Friday, October 7, 2016

THE CAT WITH NO NAME


It was a cold and rainy morning as I fought melancholy with purposeful action; heading for groceries for a post funeral gathering tomorrow. A block from home, under a neighbors street parked car appeared to be a small animal. Turning my car around and parking behind their car, I coaxed from underneath a tiny, wet, bedraggled kitten. Really tiny.

No near neighbors claimed her or knew of a local mama cat, so wrapped in a towel one of them generously donated, off we went back to my house for reinforcements from my husband and then to the veterinarian we use for our own cats.

As she warmed in my arms her tiny mewl came infrequently but surely, her coat dried and smoothed out and she slept.

But her rough start was to get worse and our dark day, darker. Only weeks old, she had a respiratory infection. Her eyes were not clear. Her snuggles were likely really lethargy.

And there was no room at the inn. Isolation at our vet was full. We drove from place to place with despair, the cat with no name snug in my arms. All the other clinics either did not have isolation or were full.  We have no isolation area in our home and two elderly cats - one blind and one deaf - who would, and should not be asked to, risk a sick stray. Local Helping Hands foster homes were overflowing even if they would take a sick kitten. The local Animal Shelter, who makes every attempt to be low kill, has no isolation room and does put down sick animals.

So with tears flowing we took her to one of the vets to be put to sleep. A cat with no name.

My head knows that this was the right decision; knows that with out us she would have crawled into a soggy corner and died a miserable death; knows that her two hours of warmth, love and cuddles, her death in caring arms was the only possible choice.

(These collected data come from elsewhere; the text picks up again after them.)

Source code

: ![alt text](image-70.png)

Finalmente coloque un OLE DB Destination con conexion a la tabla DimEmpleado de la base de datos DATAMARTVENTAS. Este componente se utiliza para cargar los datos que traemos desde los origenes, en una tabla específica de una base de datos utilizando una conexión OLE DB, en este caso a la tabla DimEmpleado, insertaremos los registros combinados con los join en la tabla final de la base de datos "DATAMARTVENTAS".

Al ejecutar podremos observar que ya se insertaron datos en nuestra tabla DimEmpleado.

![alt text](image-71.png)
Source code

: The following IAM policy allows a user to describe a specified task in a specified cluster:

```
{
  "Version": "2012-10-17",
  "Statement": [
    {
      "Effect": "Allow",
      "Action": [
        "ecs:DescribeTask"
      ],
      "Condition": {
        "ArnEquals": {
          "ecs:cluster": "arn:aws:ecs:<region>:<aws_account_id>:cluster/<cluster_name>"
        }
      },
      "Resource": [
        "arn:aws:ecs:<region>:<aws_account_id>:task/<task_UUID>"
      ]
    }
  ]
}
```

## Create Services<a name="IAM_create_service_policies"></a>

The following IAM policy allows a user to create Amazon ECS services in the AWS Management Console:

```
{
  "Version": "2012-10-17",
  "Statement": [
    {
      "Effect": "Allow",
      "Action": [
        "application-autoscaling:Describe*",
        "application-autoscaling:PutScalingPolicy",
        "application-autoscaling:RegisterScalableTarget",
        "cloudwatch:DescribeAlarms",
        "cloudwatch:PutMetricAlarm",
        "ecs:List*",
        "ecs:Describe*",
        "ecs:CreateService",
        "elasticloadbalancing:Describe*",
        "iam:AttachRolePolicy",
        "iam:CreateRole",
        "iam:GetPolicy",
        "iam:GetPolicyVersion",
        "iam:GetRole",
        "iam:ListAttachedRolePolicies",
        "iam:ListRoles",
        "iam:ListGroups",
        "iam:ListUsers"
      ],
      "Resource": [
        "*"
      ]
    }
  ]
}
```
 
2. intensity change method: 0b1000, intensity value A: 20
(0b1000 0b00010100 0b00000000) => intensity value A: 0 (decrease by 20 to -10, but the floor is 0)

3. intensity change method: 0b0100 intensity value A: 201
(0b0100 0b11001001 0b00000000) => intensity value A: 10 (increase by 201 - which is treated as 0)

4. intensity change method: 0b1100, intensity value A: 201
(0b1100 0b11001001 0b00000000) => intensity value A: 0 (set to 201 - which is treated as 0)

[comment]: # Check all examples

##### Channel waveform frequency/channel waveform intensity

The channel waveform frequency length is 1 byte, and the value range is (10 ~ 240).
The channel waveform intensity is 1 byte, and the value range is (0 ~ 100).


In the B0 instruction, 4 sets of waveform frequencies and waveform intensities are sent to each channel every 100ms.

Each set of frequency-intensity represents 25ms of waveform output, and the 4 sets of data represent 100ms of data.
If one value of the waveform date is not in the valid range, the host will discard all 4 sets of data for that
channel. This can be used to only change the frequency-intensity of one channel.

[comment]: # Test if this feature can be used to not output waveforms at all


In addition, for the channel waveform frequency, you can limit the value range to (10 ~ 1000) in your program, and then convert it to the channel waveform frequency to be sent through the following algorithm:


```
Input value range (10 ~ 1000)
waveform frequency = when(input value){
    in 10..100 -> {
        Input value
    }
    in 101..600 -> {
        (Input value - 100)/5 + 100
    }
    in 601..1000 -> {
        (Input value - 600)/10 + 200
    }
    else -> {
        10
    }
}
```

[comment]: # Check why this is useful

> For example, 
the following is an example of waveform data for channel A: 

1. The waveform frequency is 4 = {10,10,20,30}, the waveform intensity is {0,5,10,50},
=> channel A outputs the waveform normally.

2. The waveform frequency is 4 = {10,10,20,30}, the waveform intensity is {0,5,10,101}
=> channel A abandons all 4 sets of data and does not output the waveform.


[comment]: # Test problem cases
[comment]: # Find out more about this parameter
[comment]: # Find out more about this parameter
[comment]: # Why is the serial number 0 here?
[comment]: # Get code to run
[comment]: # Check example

My heart knows only sorrow. Sorrow that this living animal was put out, dropped off as unwanted or merely neglected. Sorrow that whatever love and joy she would have brought to our world is lost forever. Sorrow, tinged with a bit of anger, that her mother wasn't spayed.

I'm asking Khayyam, Nastasha, Toughie, Sandro, Orca, Scooter and their big doggie sister Seamus to watch for her. They can call her Angel.







Sunday, October 2, 2016

PINKWASHING JUST BECAME PERSONAL....AGAIN






This lovely lady, mother, grandmother and friend died this morning of metastatic breast cancer. Welcome to October. But I won't be writing a tribute. As much as that is deserved; others will be writing about her love, her cheerfulness through every hurdle and the deep mourning she leaves behind.

I am writing to YOU. About the irony of losing Diane Wright True as we begin the yearly October Pinkwashing. About the other friends I've lost to metastatic breast cancer. About how wrong we get the fight against this ugly disease. This disease isn't pink. This disease isn't sexy. This disease kills.

We KNOW this. We are AWARE already. We do not need education, we need a CURE. Or at least a control that works for life with a chronic disease.

So, yes. Through my tears, I am yelling, screaming, pleading.

Please do not buy one more pink spatula, pink bag of candy, pink socks or anything pink whose profit does not go directly, let me repeat directly - not through the hands of a for-profit company, to finding a cure. While I have no problem with companies contributing to research, they don't need your sale to do this...and many don't actually even contribute when you "buy pink". Don't drink the pink Kool-Aid.

Want to really help?
Want to really honor Diane? Or any other loved one lost? Or those fighting right now?

Contribute directly to those who make a difference and where your ENTIRE contribution goes to research. Here are two.

Metavivor "METAvivor appreciates your donation and honors your generosity by ensuring that 100% of your donation goes toward supporting grants for metastatic breast cancer research."

Stand Up To Cancer "Stand Up To Cancer is a groundbreaking initiative created to accelerate innovative cancer research that will get new therapies to patients quickly and save lives now. 100% of your donation received by SU2C will support Stand Up To Cancer’s collaborative cancer research programs."

So maybe you can tell. I'm heartbroken and angry. Racheal and Kaylee and Emily and Hayden deserved so much more time with Diane. Just like thousands of others we have lost; their mothers, grandmothers, sisters, daughters and granddaughters deserve a cure in any color and without having to "buy pink" for it.